WORK INSTRUCTIONS
List every writer whom the January 21 entry below names as a source or critic.

SOURCE PASSAGE

Every-Day Book |
January 21.
St. Agnes. St Fructuosus, &c. St. Vimin, or Vivian. St. Publius. St. Epiphanius.
St. Agnes.
"She has always been looked upon," says Butler, "as a special patroness of purity, with the immaculate mother of God." According to him, she suffered martyrdom, about 304, and performed wonderful miracles before her death, which was by beheading, when she was thirteen years old; whereupon he enjoins females to a single life, as better than a married one, and says, that her anniversary "was formerly a holiday for the women in England." Ribadeneira relates, that she was to have been burned, and was put into the fire for that purpose, but the flames, refusing to touch her, divided on each side, burnt some of the bystanders, and then quenched, as if there had been none made: a compassionate quality in fire, of which iron was not sensible, for her head was cut off at a single blow[.] Her legend further relates, that eight days after her death she came to her parents arrayed in white, attended by virgins with garlands of pearls, and a lamb whiter than snow; she is therefore usually represented by artists with a lamb by her side; though not, as Mr. Brand incautiously says, "in every graphic representation." It is further related that a priest who officiated in a church dedicated to St. Agnes, was very desirous of being married. He prayed the pope's license, who gave it him, together with an emerald ring, and commanded him to pay his addresses to the image of St. Agnes in his own church. The the priest did so, and the image put forth her finger, and he put the ring thereon; whereupon the image drew her finger again, and kept the ring fast, and the priest was contented to remain a ba chelor; "and yet, as it is sayd, the rynge is on the fynger of the ymage."

DATASET EXCERPTS
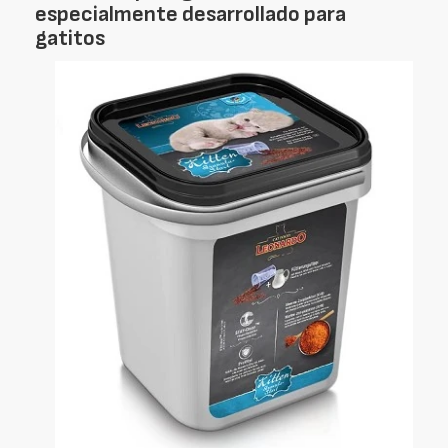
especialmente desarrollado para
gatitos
==
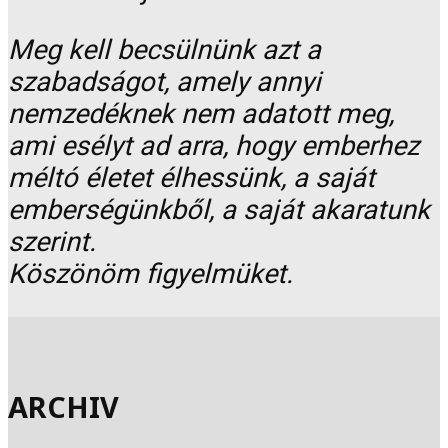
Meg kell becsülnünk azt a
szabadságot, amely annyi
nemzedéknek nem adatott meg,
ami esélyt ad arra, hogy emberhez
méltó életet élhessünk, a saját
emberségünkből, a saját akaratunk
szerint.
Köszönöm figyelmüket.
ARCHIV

SOLUTION TO THE PROBLEM
Butler
Ribadeneira
Mr. Brand